Birleşmiş Milletler (BM) üyesi ülkelerin liderleri ve üst düzey temsilcilerini bir haftalığına New York'ta bir araya getiren BM 79. Genel Kurulu oturumu başladı.
Oturumda BM Genel Sekreteri Antonio Guterres ve ABD başkanı Joe Biden'ın konuşmasının ardından Cumhurbaşkanı Erdoğan söz aldı.
Erdoğan burada yaptığı konuşmada İsrail Başbakanı Netanyahu'yu hedef alarak uluslarası topluma çağrıda bulundu. 'Filistin Devleti'ni bir an evvel tanımaya ülkeleri davet ediyorum. Gazze'deki soykırımın önüne geçmek için daha neyi bekliyorsunuz?' diyen Erdoğan, Netanyahu'ya 'Hitler' benzetmesi yaparak şunları söyledi:
"İsrail'in oyalama ve aldatma hamlelerine daha fazla prim verilmemelidir. 2735 sayılı BM Güvenlik Konseyi kararının uygulanmadığı ortamda İsrail'e yönelik zorlayıcı tedbirler gündeme alınmalıdır.
60 bini aşan yardım miktarıyla Türkiye, Gazze'ye en fazla yardım gönderen ülke konumundadır. İsrail ile ticari ilişkileri sonlandırarak tavrımızı ortaya koyduk. İsrail'in saldırıları altındaki Lübnan halkının da yanındayız.
İsrail'in tutumunun uluslararası toplumun Filistinli sivillere yönelik bir koruma mekanizması geliştirilmesi zaruridir. Nasıl Hitler insanlığın ittifakı ile durdurulmuşsa, Netanyahu ve cinayet şebekesi insanlığın ittifakı ile durdurulmalıdır."

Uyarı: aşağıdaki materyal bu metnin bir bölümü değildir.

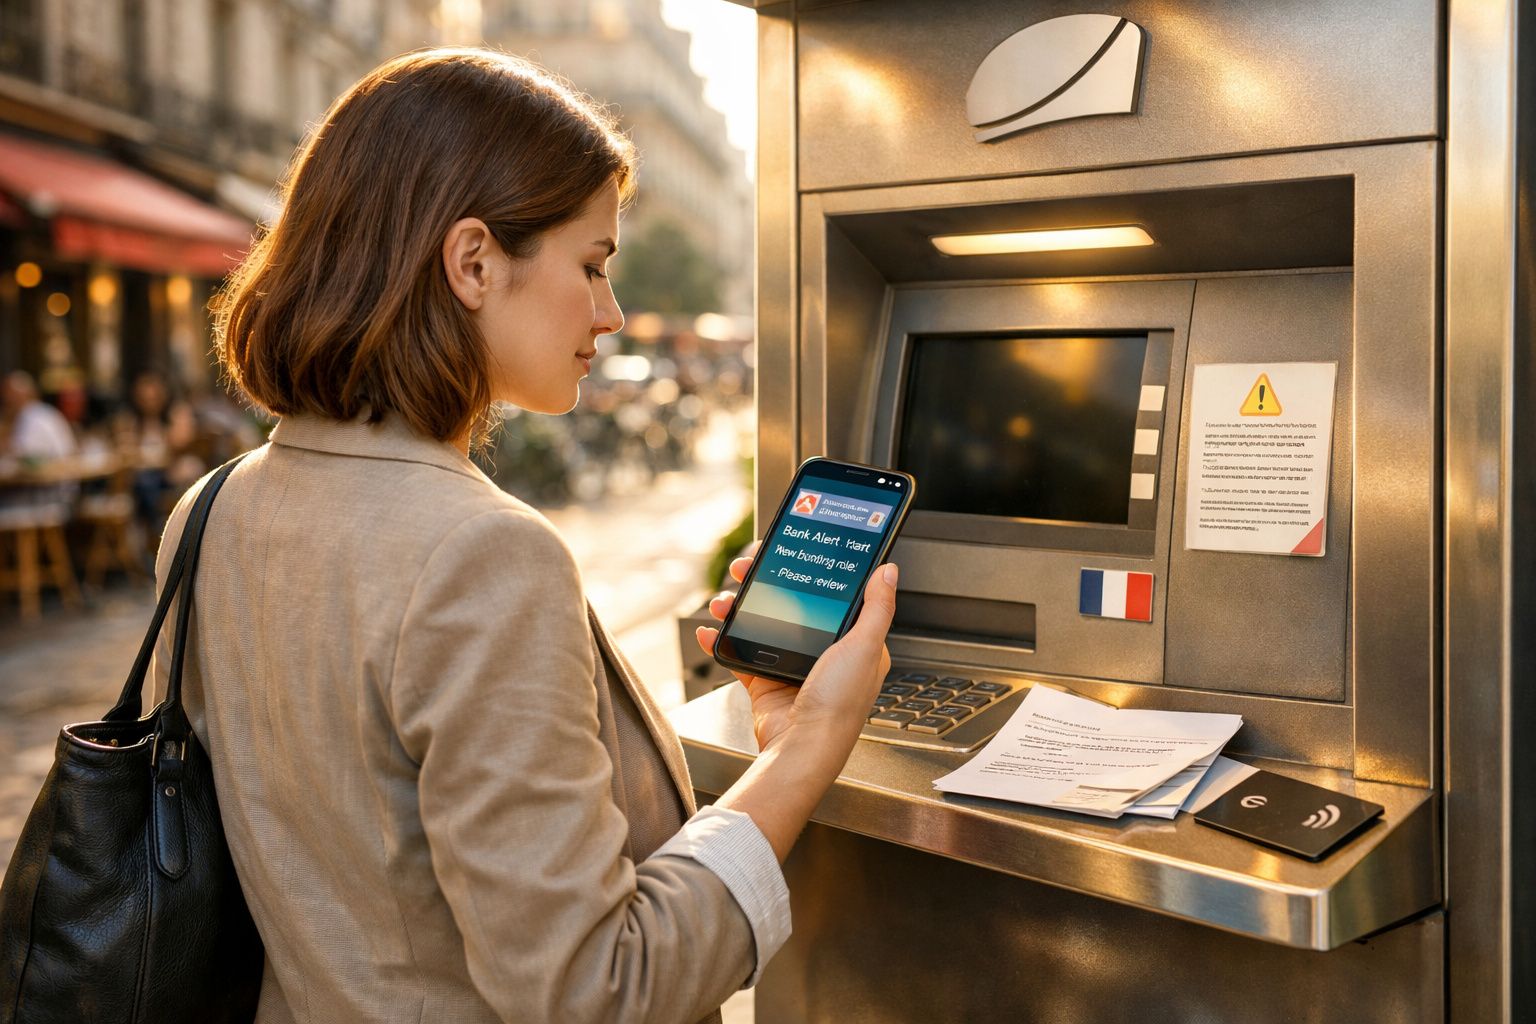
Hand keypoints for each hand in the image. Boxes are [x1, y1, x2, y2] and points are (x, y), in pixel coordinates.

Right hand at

'SİZİN MESLEKTAŞINIZ DEĞİL Mİ?'
Basın mensuplarına da seslenen Erdoğan, "Ey uluslararası basın kuruluşları, İsrail'in canlı yayında katlettiği, ofislerini bastığı gazeteciler sizin meslektaşınız değil mi?" diye sordu.
"Uluslararası toplum çok kötü sınav vermiştir" diyen Erdoğan BM Genel Kurulu'nda şu sözlerle seslendi:
"Gazze'de aynı zamanda BM sistemi ölüyor, hakikat ölüyor. Batı'nın savunduğunu iddia ettiği değerler ölüyor. İnsanlığın daha adil dünyada yaşama umudu tek tek ölüyor.
Ey insan hakları örgütleri, Gazze'dekiler, Batı Şeria'dakiler insan değil mi? Filistin'deki çocukların okuma, yaşama, sokakta oynama hakkı yok mu?
Ey BM Güvenlik Konseyi, Gazze soykırımının önüne geçmek, bu zulme dur demek için daha neyi bekliyorsunuz? Filistin halkıyla birlikte kendi vatandaşlarının canını tehlikeye atan katliam şebekesini durdurmak için daha neyi bekliyorsunuz?
Ey İsrail'e kayıtsız, şartsız destek verenler, bu katliamı seyretmenin, vahşete ortak olmanın utancını daha ne kadar taşıyacaksınız. Gazze, Ramallah, Lübnan'da çocuklar ölürken, bebekler küvezde can verirken, maalesef uluslararası toplum da çok kötü sınav vermiştir.
Ey BM Güvenlik Konseyi, Gazze soykırımının önüne geçmek, bu zulme, bu barbarlığa 'dur' demek için daha neyi bekliyorsunuz?"
'TECRİT ARTIK SON BULMALIDIR'
Doğu Akdeniz meselesine de değinen Erdoğan, devletleri Kuzey Kıbrıs Türk Cumhuriyeti'ni tanımaya davet etti. "Federasyon modeli artık geçerliliğini tamamen yitirmiştir" diyen Erdoğan, "Adada iki ayrı devlet ve iki ayrı halk vardır. Kıbrıs Türklerinin egemen eşitlik ve eşit uluslararası statüleri yeniden tecil edilmeli ve tecrit artık son bulmalıdır.
Bugün uluslararası toplumu bir kez daha Kuzey Kıbrıs Türk Cumhuriyeti'ni tanımaya, diplomatik, siyasi ve ekonomik ilişkiler kurmaya davet ediyorum. Libya'da ülkenin birlik ve muhafazasına aktif destek sağlıyoruz. Tüm devletleri Libya'nın yanında samimi şekilde yer almaya davet ediyoruz" ifadelerini kullandı.